■ Collected data:
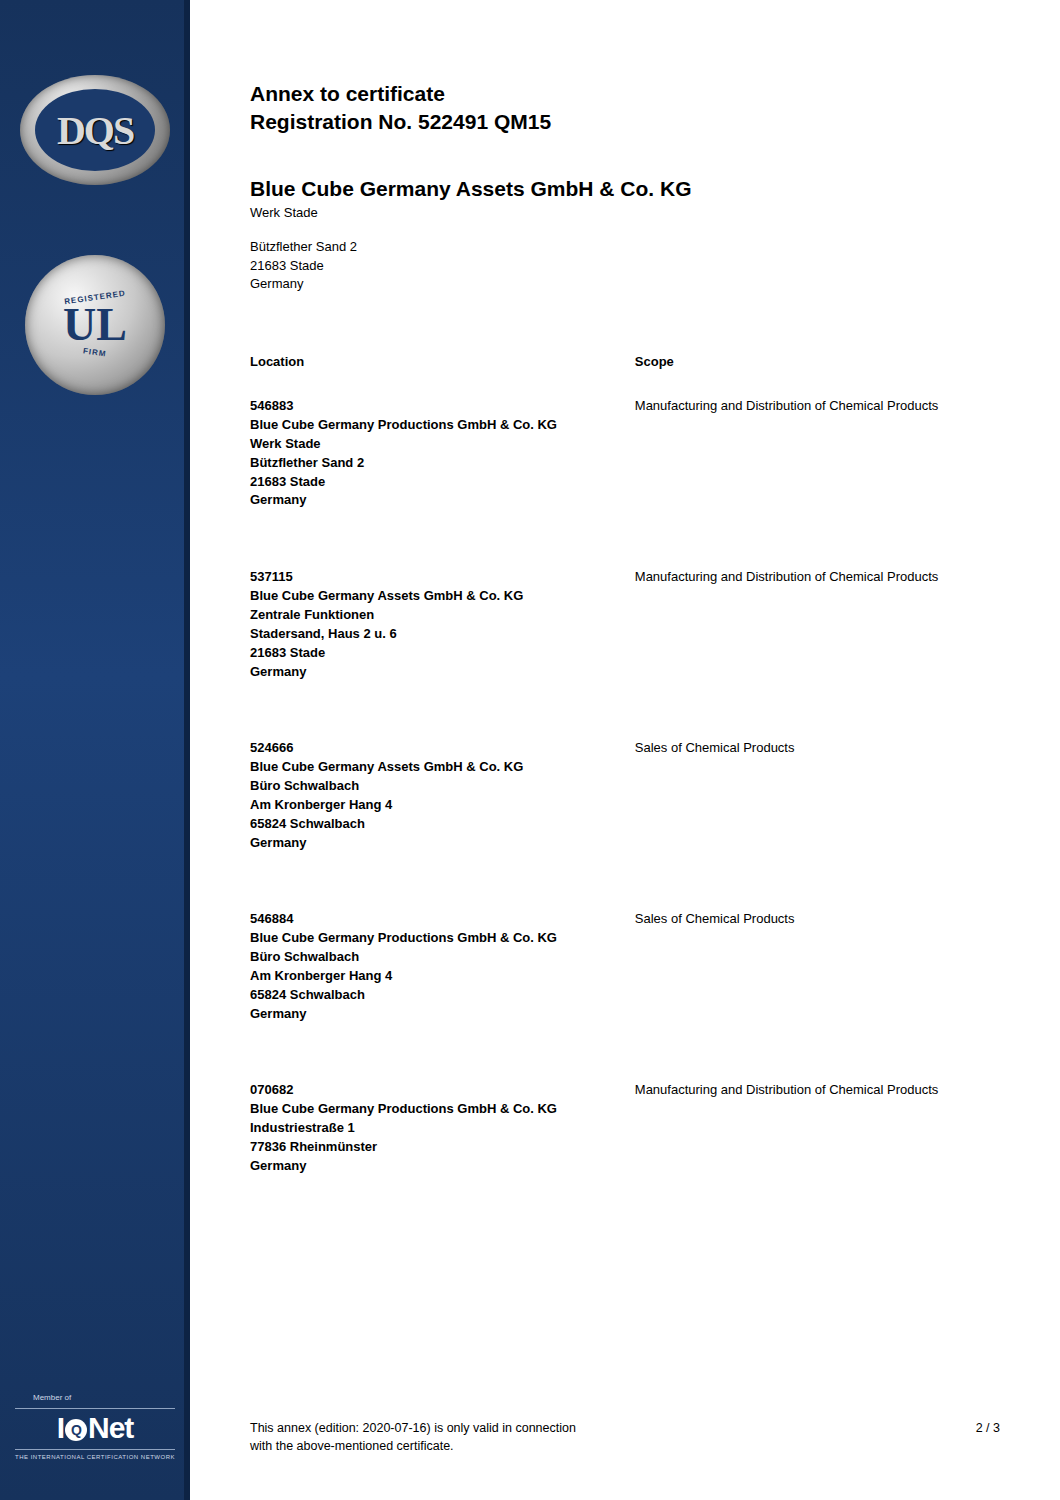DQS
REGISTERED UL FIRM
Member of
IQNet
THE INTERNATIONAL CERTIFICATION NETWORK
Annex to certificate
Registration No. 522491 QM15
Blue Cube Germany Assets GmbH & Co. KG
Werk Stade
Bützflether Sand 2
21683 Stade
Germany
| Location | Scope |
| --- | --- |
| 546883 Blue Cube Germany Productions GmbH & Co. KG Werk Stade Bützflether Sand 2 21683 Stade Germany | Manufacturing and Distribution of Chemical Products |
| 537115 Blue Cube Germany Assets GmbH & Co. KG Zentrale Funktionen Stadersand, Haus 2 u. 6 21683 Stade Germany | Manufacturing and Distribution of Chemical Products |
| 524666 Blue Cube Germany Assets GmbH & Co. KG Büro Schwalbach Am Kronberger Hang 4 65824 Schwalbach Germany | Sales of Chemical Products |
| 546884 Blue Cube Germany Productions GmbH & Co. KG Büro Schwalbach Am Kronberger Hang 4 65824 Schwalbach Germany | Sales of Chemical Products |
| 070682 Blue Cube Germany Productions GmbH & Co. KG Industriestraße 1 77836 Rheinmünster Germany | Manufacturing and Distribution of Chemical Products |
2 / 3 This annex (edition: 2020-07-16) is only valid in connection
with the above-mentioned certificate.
==
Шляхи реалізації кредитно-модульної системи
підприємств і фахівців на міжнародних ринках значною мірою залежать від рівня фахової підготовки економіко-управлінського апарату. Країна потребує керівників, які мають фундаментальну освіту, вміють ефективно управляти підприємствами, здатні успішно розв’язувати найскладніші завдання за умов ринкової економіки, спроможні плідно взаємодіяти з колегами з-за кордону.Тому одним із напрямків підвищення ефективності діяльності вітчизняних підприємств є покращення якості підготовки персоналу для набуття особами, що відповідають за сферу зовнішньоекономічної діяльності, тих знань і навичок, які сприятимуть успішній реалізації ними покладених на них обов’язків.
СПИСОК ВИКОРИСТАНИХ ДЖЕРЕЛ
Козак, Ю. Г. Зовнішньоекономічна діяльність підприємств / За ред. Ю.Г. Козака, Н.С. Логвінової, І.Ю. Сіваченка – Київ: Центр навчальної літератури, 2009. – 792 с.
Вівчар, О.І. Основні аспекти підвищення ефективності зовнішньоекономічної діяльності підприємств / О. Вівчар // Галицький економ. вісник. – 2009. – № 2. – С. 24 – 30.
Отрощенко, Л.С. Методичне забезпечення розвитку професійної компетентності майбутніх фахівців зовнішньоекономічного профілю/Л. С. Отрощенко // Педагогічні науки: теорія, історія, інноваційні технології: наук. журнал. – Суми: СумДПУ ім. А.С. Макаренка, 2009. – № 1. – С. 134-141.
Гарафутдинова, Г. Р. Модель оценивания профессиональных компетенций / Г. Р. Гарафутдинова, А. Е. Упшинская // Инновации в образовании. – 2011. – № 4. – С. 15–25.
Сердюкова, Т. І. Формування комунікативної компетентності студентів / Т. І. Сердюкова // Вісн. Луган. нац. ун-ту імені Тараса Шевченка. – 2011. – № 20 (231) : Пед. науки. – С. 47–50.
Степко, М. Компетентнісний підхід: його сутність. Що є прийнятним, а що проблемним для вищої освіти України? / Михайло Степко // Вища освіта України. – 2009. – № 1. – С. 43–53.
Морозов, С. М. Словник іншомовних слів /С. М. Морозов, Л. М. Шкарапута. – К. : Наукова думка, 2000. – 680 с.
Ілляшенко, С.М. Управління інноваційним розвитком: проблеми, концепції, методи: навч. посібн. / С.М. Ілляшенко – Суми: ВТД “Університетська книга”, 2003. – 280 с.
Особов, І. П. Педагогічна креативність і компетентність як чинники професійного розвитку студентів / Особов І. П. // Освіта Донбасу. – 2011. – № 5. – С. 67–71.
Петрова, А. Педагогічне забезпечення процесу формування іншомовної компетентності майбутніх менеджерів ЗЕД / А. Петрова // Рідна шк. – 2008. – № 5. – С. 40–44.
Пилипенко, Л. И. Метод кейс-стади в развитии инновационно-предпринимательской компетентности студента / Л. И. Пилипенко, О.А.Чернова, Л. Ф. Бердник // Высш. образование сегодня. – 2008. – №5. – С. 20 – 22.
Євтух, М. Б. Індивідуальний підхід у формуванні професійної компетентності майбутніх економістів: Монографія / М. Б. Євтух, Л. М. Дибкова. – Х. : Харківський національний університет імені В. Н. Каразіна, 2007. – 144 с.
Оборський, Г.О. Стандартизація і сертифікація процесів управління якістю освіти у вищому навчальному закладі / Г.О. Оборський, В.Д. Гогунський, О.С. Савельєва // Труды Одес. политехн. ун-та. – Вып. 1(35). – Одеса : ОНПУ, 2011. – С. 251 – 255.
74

■ WORK REQUIRED: Of the records above, copy each line that includes "Kronberger".

■ OUTPUT FOR THIS EXERCISE:
| 524666 Blue Cube Germany Assets GmbH & Co. KG Büro Schwalbach Am Kronberger Hang 4 65824 Schwalbach Germany | Sales of Chemical Products |
| 546884 Blue Cube Germany Productions GmbH & Co. KG Büro Schwalbach Am Kronberger Hang 4 65824 Schwalbach Germany | Sales of Chemical Products |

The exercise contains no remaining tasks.